Problem statement - The lines to copy are those holding the string "five" in the entries below.

Provided records below:

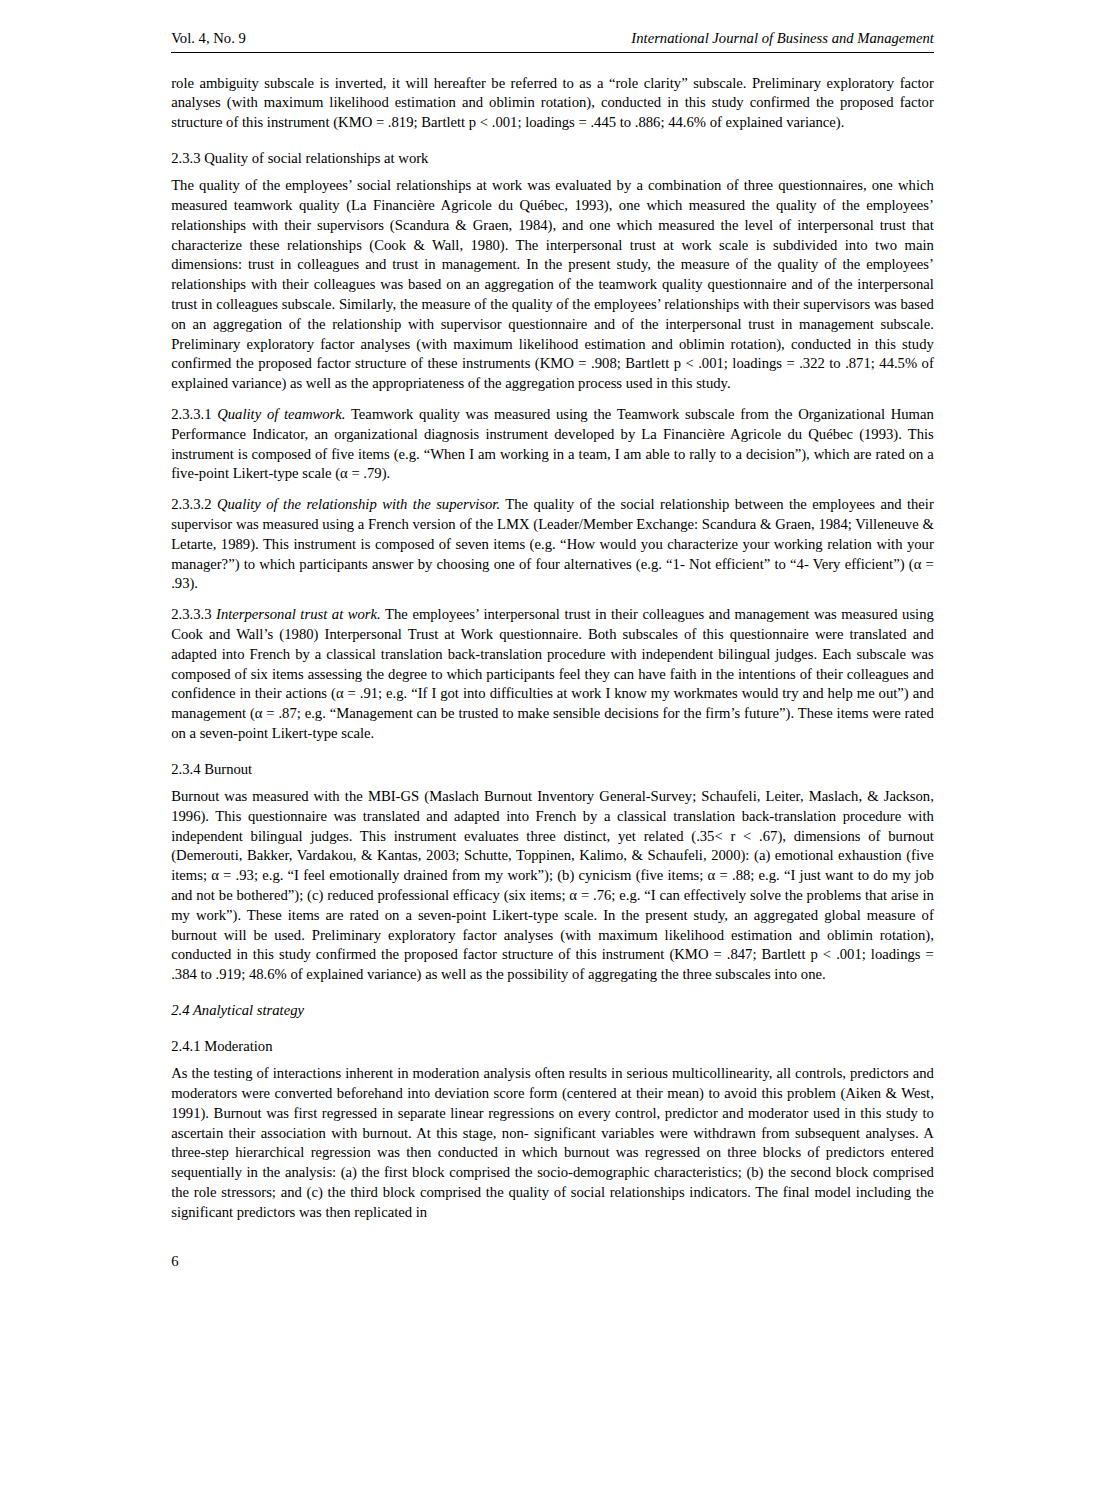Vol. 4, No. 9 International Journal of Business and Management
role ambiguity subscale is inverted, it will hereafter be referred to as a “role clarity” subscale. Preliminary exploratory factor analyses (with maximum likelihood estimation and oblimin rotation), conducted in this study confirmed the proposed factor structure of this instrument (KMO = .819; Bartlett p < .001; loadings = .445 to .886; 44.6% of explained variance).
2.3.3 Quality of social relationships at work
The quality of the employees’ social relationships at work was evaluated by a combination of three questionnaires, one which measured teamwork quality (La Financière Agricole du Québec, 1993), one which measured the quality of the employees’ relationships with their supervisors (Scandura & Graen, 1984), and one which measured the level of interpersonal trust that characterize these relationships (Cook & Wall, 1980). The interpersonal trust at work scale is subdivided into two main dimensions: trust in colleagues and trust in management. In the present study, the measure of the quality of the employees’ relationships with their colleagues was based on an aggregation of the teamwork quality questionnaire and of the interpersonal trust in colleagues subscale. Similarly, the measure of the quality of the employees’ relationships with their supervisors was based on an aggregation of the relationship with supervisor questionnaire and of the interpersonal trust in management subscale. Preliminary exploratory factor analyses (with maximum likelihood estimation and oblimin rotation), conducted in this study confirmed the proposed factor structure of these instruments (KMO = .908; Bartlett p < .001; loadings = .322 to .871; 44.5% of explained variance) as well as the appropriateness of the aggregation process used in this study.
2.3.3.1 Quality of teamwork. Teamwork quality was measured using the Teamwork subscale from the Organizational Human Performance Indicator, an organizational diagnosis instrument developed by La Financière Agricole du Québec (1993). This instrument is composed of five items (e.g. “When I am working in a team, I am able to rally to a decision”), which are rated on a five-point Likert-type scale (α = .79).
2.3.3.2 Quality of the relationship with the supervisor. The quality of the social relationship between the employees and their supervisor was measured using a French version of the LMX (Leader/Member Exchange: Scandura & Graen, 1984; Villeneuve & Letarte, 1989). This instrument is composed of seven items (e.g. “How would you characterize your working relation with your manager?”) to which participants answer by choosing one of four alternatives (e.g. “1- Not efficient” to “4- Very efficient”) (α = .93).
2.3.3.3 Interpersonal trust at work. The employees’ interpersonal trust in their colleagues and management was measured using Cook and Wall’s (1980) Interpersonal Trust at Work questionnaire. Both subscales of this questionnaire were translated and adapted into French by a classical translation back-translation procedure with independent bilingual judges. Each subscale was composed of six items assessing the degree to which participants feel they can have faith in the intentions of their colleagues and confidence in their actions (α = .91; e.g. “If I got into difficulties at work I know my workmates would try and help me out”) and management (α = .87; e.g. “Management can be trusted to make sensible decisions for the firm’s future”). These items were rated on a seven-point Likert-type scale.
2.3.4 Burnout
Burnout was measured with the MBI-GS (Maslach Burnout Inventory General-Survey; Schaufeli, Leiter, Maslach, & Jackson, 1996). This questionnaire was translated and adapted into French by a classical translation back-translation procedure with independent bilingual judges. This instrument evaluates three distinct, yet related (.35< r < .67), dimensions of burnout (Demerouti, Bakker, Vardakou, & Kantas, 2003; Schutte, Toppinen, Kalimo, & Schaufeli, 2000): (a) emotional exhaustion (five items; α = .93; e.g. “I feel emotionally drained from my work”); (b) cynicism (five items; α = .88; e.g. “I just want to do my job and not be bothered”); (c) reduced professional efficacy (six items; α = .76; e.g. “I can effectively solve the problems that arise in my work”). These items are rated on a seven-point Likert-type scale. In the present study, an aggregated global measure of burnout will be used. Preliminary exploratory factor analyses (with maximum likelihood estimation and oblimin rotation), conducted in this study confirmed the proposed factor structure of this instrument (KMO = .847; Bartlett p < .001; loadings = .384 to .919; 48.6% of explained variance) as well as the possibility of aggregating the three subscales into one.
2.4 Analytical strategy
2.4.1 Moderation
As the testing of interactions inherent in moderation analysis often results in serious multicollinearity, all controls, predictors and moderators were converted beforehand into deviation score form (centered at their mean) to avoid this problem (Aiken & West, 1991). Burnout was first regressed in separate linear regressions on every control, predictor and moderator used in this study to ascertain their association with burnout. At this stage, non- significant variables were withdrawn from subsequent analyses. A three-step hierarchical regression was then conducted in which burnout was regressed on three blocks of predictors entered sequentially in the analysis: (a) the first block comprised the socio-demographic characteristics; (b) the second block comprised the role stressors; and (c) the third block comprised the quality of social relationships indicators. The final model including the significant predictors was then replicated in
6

End of Provided records.

Solution for this exercise -
2.3.3.1 Quality of teamwork. Teamwork quality was measured using the Teamwork subscale from the Organizational Human Performance Indicator, an organizational diagnosis instrument developed by La Financière Agricole du Québec (1993). This instrument is composed of five items (e.g. “When I am working in a team, I am able to rally to a decision”), which are rated on a five-point Likert-type scale (α = .79).
Burnout was measured with the MBI-GS (Maslach Burnout Inventory General-Survey; Schaufeli, Leiter, Maslach, & Jackson, 1996). This questionnaire was translated and adapted into French by a classical translation back-translation procedure with independent bilingual judges. This instrument evaluates three distinct, yet related (.35< r < .67), dimensions of burnout (Demerouti, Bakker, Vardakou, & Kantas, 2003; Schutte, Toppinen, Kalimo, & Schaufeli, 2000): (a) emotional exhaustion (five items; α = .93; e.g. “I feel emotionally drained from my work”); (b) cynicism (five items; α = .88; e.g. “I just want to do my job and not be bothered”); (c) reduced professional efficacy (six items; α = .76; e.g. “I can effectively solve the problems that arise in my work”). These items are rated on a seven-point Likert-type scale. In the present study, an aggregated global measure of burnout will be used. Preliminary exploratory factor analyses (with maximum likelihood estimation and oblimin rotation), conducted in this study confirmed the proposed factor structure of this instrument (KMO = .847; Bartlett p < .001; loadings = .384 to .919; 48.6% of explained variance) as well as the possibility of aggregating the three subscales into one.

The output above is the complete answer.